■ **Work order 1**
Repeat, word for word, the entries between the line holding "Field: Speed, taken" and the line holding "Field value: 2km/h", inclusive.

■ **Passage for review**
The translator of the Lusiad was born, in 1734, at Langholm, in Dumfriesshire, where his father, a good French scholar, was the Presbyterian minister. At the age of sixteen William Julius Mickle was removed, to his great dislike, from school, and sent into the counting-house of a relation of his mother's, a brewer, where, against his inclination, he remained five years. He subsequently, for family reasons, became the head of the firm, and carried on the business. It is not to be wondered at, however, that with his dislike to business in general and to this one in particular, he did not succeed; and it is quite reasonable to suppose that the cause of his failure, and subsequent pecuniary embarrassments, arose from his having devoted those hours to his poetical studies which should have been dedicated to business. Mickle obtained afterwards the appointment of corrector of the Clarendon Press in Oxford, and died at Wheatly, in Oxfordshire, in 1789.
Southey speaks of Mickle (Quarterly Review, liii. p. 29) as a man of genius who had ventured upon the chance of living by his literary labours, and says that he "did not over-rate the powers which he was conscious of possessing, knew that he {xiii} could rely upon himself for their due exertion, and had sufficient worldly prudence to look out for a subject which was likely to obtain notice and patronage." His other poems, Pollio, Sir Martyn, etc., with the exception of his Cumnor Hall, are not held in high estimation.

■ **Record set**
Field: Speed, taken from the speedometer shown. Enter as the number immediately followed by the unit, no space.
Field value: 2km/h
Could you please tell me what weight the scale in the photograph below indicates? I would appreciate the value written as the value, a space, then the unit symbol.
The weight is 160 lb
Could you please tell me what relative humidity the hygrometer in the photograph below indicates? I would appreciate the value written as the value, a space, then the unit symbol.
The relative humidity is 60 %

* * *

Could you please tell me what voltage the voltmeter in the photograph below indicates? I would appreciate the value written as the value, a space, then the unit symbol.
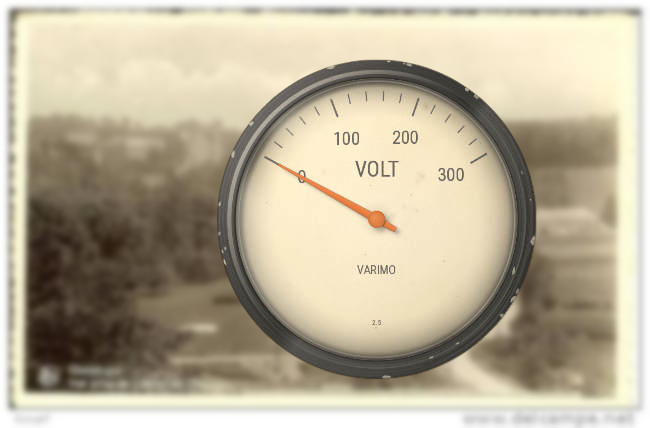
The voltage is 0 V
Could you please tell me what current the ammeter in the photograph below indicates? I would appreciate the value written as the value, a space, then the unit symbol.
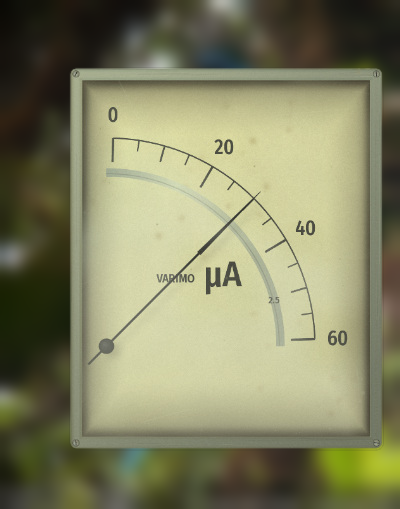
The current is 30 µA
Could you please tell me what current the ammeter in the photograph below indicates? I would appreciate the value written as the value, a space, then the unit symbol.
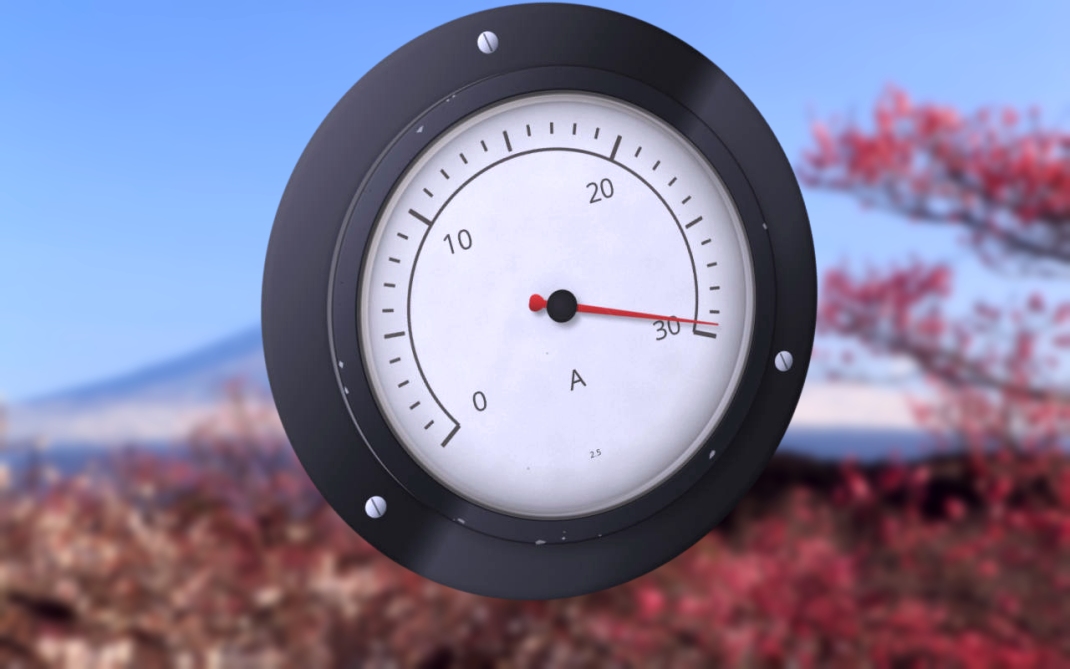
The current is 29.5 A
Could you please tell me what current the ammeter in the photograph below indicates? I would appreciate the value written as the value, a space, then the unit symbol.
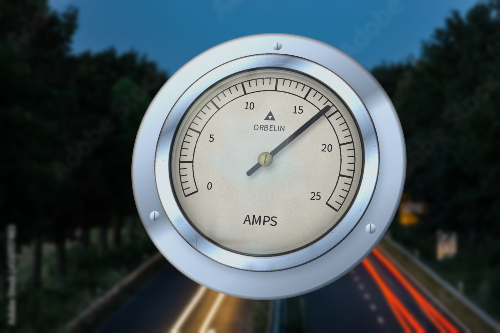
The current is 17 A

■ **Work order 2**
Duplicate the part of the Mickle passage between "Southey speaks of" and "in high estimation.", inclusive, keeping every word and mark unchanged.

■ **Answer space 1**
Field: Speed, taken from the speedometer shown. Enter as the number immediately followed by the unit, no space.
Field value: 2km/h

■ **Answer space 2**
Southey speaks of Mickle (Quarterly Review, liii. p. 29) as a man of genius who had ventured upon the chance of living by his literary labours, and says that he "did not over-rate the powers which he was conscious of possessing, knew that he {xiii} could rely upon himself for their due exertion, and had sufficient worldly prudence to look out for a subject which was likely to obtain notice and patronage." His other poems, Pollio, Sir Martyn, etc., with the exception of his Cumnor Hall, are not held in high estimation.